The conservative wing of the Diet has proposed un-abolishing the Fushimi-no-miya and its branch lines, the Ōke. The Ōke are descended by a direct-male line from Emperor Sukō, who died in 1398. The Ōke families have not been considered aristocrats since 1947 and their descendants are engaged in various private business and media concerns. Notably, the far-right YouTuber Takeda Tsuneyasu, whose YouTube account was terminated in 2018 for hate speech violations, is a male-line heir to the Takeda-no-miya as a nephew of the current head.

A 2005 poll found that 71% of the Japanese public believe the imperial family should have input on the succession problem.

In November 2020, it was recommended that the discussion be shelved until Prince Hisahito himself becomes an adult and begins producing offspring. This proposition has been criticized as possibly delaying the debate until the women of the imperial house would be too old to have children, as getting married removes them from the imperial house; however, such a law may retroactively bring princesses back into the family and resolve this problem.

[Images with keypoint coordinates]
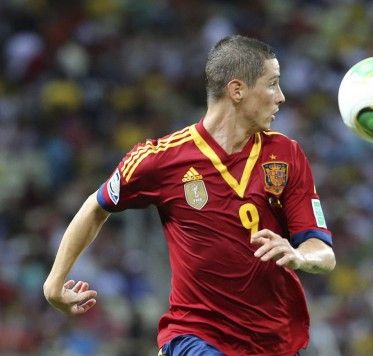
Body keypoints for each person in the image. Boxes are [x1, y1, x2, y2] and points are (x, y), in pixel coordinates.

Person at [43, 35, 336, 355]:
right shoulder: (160, 159)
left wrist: (299, 256)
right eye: (272, 84)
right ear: (237, 90)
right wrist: (53, 284)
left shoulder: (286, 155)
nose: (281, 97)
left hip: (275, 342)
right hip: (195, 338)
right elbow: (96, 207)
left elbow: (323, 252)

**Your instructions**: List every year mentioned in the passage on Japanese imperial succession.

**Result**: 1398, 1947, 2018, 2005, 2020